El resultado fue una imagen dañada para él, un jugador de élite dejado a un lado por un problema administrativo y de planificación. Cancelo lo asume, pero no se resigna a cargar con todo el peso: “Después de eso, siempre soy yo el que se queda con la mala imagen… pero al menos mantengo mi palabra, y no la cambiaría por nada. Siempre he sido así. Soy directo y no guardo rencor a nadie”.

La frase final no es casual. No es solo una declaración de principios, también una puerta entreabierta. Porque, aunque su cesión al Barcelona le ha devuelto el brillo competitivo y la sensación de pertenecer a un proyecto grande, su futuro sigue atado a Al-Hilal por un nudo económico.

El club saudí, que el año pasado lo dejó fuera de su proyecto deportivo, no está dispuesto a regalarlo. Ha fijado un precio: 15 millones de euros. Ni un euro menos, según las informaciones que rodean la negociación.

Ahí choca la realidad con los deseos. El Barcelona quiere seguir contando con Cancelo, pero con una condición clara: solo contemplan su continuidad si llega como agente libre. Nada de traspasos millonarios en un contexto financiero tan delicado. Justo lo contrario de lo que pretende Al-Hilal.
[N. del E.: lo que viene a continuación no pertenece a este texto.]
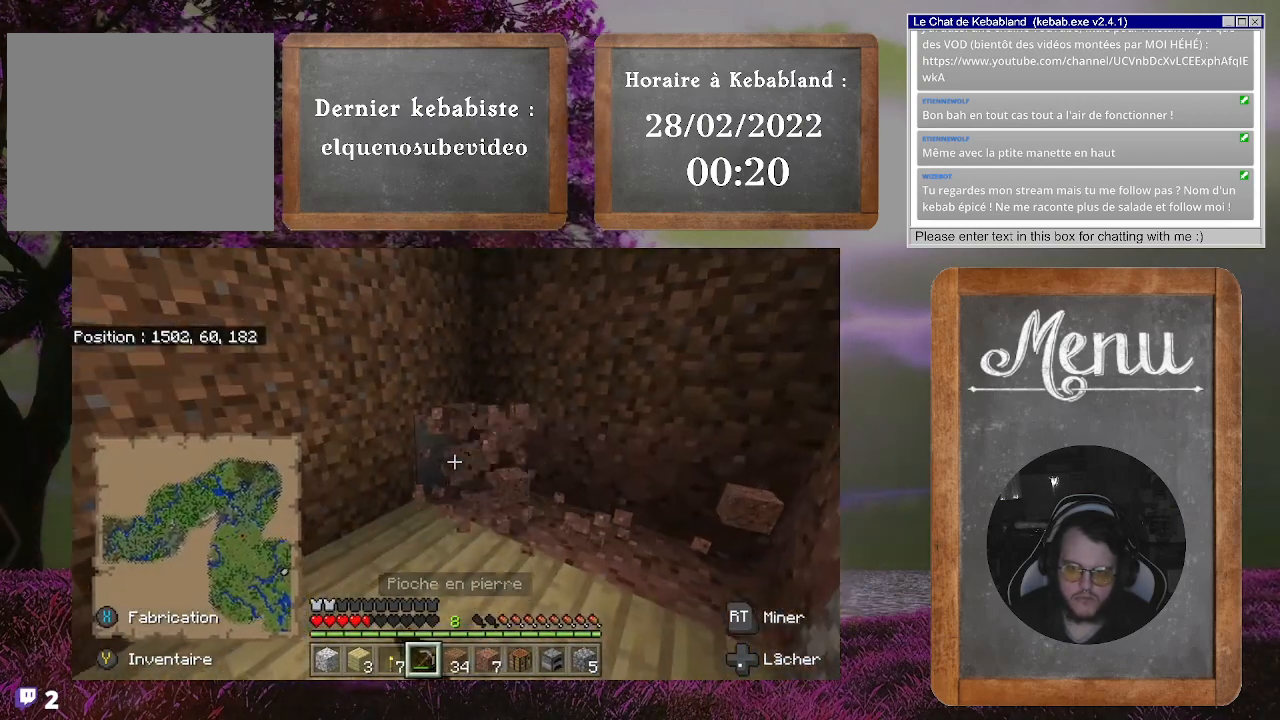
{"buttons": [], "left_stick": "up-left", "right_stick": "center", "events": [[100, "R2", "up"], [100, "right_stick", "down"], [300, "left_stick", "up"], [400, "right_stick", "center"], [467, "left_stick", "up-left"]]}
En medio de ese pulso aparece otro elemento clave: el famoso cupo de extranjeros de la liga saudí. Esa limitación fue la que, en origen, dejó a Cancelo fuera de la lista y lo empujó hacia la salida. Ese mismo marco normativo sigue siendo un obstáculo hoy.

El rompecabezas es evidente: Al-Hilal no lo consideró imprescindible para su “proyecto deportivo”, pero tampoco quiere perderlo sin compensación. Cancelo, por su parte, no cierra la puerta a nada. Su insistencia en que no guarda rencor deja abierta, aunque sea de forma remota, la opción de una reintegración si no se concreta un traspaso definitivo a otro club.

El escenario, por tanto, es tenso y contradictorio. Un jugador que se ha revalorizado en el Camp Nou, un club saudí que quiere dinero por un activo al que no dio espacio, y un Barcelona que solo ve viable la operación si la ficha queda libre.

Cancelo ya ha demostrado que puede rehacerse cuando lo dan por descartado. La pregunta ahora no es si tiene nivel para seguir en la élite. Eso ya lo ha respondido en el césped. La verdadera incógnita es quién se atreverá a romper primero: el muro económico de Al-Hilal o la paciencia de un Barça que no piensa entrar en una subasta.